Pioneering Indiana Winery and Pioneer Wine FigureI had such a great day today while really just running errands. It’s worth sharing! I had to be on the city’s west side for what turned out to be a missed appointment. Then realizing I was very close to Chateau Thomas, one of Indiana’s oldest wineries, I headed over.

Dr. Charles Thomas has been making wine for more than 25 years. He takes a different approach though than most Indiana winemakers. Many Indiana wineries by fruit or juice from other states. Dr. Thomas buys all his fruit from California, Washington, and Oregon. It had been approximately 10 years since I had last visited. The tasting room has doubled in size.

I’ll write something more specific on the winery tomorrow or early this week and take a more detailed look at the wines. But I was very pleasantly surprised just how good the Carneros Pinot Noir, Amador County Cab Franc, and the Primitivo proved to be once tasted. The good doctor has quite a wine list. He also has pioneered, with a patent even, Slender wines with no carbs and only the calories generated by the alcohol. And guess what – I tasted one that was pretty good. I was warned it would be sweet, but it was not coylingly sweet at all.
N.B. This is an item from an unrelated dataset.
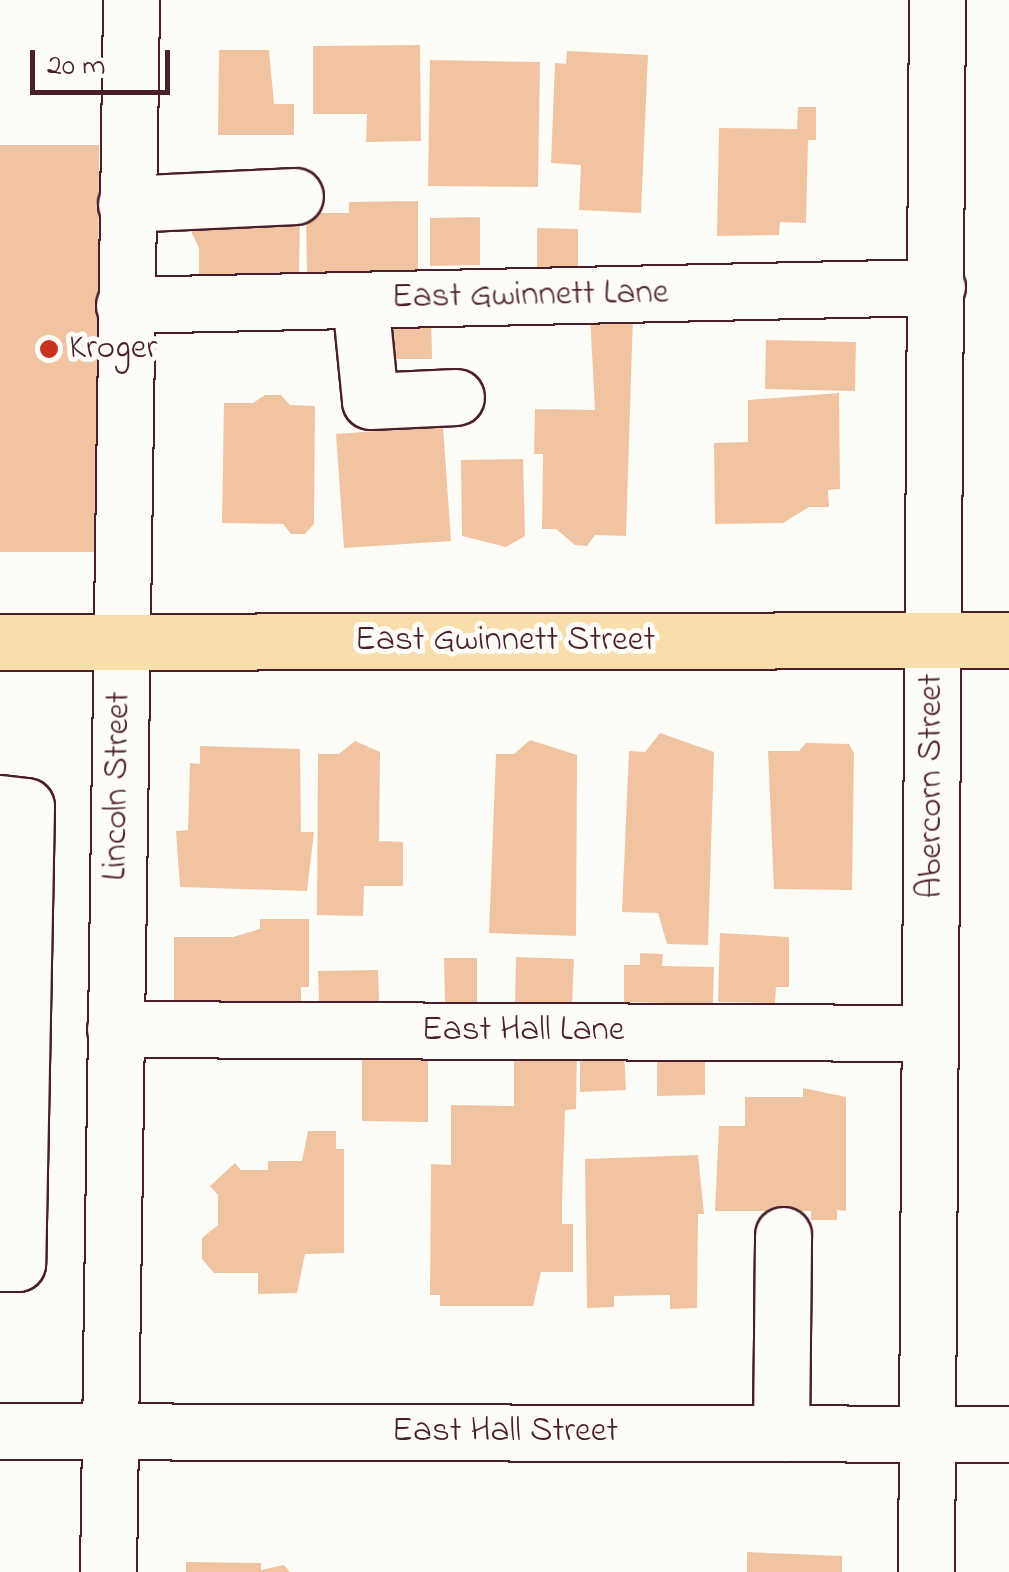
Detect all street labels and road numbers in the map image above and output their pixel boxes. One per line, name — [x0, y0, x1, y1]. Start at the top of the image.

The second part of my day was planned. That was a stop at Mass Ave Wine Shoppe downtown to meet of the most significant pioneers of Indiana wine – Dr. Richard Vine, previously of Purdue University. Dr. Vine is known across the country and has helped many wineries, especially in the Midwest, with site selection, terrior and grape decisions, and certainly winemaking and more.

He was promoting a book of wine stories, which I was happy to buy a copy of for a mere $20. You can read a review of the book here.

Dr. Vine and I had a great chat about Indiana wine and how he has seen it grow from non-existence to many Indiana wineries making serious and viable wines comparble to any in the world.

I’ll certainly have more soon from Dr. Vine!